When asked about positive attitudes regarding their academic experiences, a significant majority of both undergraduate and graduate students expressed satisfaction; nearly all said they intend to graduate from UCSB; and most felt many of their courses have been intellectually stimulating. In addition, most respondents found that courses offered at UCSB include sufficient materials, perspectives and/or experiences of people based on a variety of personal characteristics, such as ethnicity, gender identity, marital status, race and sexual orientation.
Among faculty, staff and postdoctoral students, just over half of the respondents thought providing back-up family care positively affects the campus climate at UCSB. The majority also indicated that increasing student diversity has a positive affect on the campus climate, as do diversity training, mentorship and career development opportunities.
The survey also identified areas to strengthen with regard to campus climate. Some members of the campus community indicated they had experienced exclusionary, intimidating, offensive and/ or hostile conduct, including a small number that cited unwanted sexual contact. For a small number of those respondents, the conduct interfered with their ability to work or learn on campus.

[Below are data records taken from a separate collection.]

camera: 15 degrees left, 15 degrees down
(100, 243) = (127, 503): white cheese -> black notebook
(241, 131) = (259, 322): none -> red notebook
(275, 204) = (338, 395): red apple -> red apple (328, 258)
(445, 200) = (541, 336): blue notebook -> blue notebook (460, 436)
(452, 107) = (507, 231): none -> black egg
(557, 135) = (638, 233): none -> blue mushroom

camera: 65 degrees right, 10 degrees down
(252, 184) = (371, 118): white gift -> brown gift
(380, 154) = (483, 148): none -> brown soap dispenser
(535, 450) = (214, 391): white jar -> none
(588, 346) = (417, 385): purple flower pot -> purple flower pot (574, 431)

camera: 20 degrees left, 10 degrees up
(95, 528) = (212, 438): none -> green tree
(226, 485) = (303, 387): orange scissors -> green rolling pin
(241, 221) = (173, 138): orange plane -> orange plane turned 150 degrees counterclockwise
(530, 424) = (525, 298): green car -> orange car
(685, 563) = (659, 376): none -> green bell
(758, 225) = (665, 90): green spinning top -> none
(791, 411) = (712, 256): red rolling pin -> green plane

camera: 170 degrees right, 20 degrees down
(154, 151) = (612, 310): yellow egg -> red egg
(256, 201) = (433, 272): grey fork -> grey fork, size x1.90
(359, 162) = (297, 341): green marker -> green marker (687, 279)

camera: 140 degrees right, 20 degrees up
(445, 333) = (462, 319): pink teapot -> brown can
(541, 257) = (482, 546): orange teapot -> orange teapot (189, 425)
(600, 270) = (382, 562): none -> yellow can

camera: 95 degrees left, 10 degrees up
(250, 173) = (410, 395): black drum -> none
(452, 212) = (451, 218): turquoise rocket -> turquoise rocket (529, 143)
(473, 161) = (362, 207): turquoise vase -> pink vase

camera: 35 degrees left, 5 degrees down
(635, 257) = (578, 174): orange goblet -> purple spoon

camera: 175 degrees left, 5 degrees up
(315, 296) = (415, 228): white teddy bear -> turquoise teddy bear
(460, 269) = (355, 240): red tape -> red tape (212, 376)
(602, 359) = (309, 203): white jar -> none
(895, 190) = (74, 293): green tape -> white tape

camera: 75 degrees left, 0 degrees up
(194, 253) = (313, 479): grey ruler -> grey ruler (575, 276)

“This study is the approach used to reach large numbers of people at one point in time,” said Beth Schneider, professor of sociology and a member of the Campus Climate Survey ad hoc committee. “In every climate study, the majority of survey participants approve their campus climate. What is found — and these are, indeed, consistent across studies and across the U.S. — is that the groups that are disadvantaged in society are the groups that report the highest levels of dissatisfaction with the climate on campuses. That is, women report higher rates of dissatisfaction compared to men; people of color report higher rates compared to whites; black students report higher rates compared to Asian Americans, and so on.
“For the UCSB campus, when it comes to students, there are no surprises,” Schneider continued. “On a campus that is close to being a Hispanic Serving Institution, black students are a relatively small population sector. This is of course true at most but not all UC campuses.”
Creating an environment in which every student and every faculty and staff member feels welcome has always been a primary goal of the university, noted Anna Everett, professor and of film and media studies and a member of the Campus Climate Survey committee. Everett served as acting associate vice chancellor for diversity, equity and academic policy during the period of time the survey was administered.
She cited a number of initiatives already in place that are designed to make the campus more inclusionary for everyone. Among them are the Diversity Forum newsletter published twice yearly, which educates and informs the campus on issues related to diversity and policies; family-friendly policies for faculty; workshops for department chairs and other key personnel regarding best practices during recruitment season; and the Dream Scholars Mentorship Initiative.
Debbie Fleming, senior associate dean for student life, highlighted other programs designed to improve the safety of our campus community and improve the overall campus climate. “We are adding counseling and advocacy resources to programs such as Campus Advocacy Resources and Education (CARE), and we’re implementing a bystander intervention training program that gives participants the skills to intervene in situations that are out of the view of the police or other authorities and where they feel safe and comfortable doing so,” Fleming said.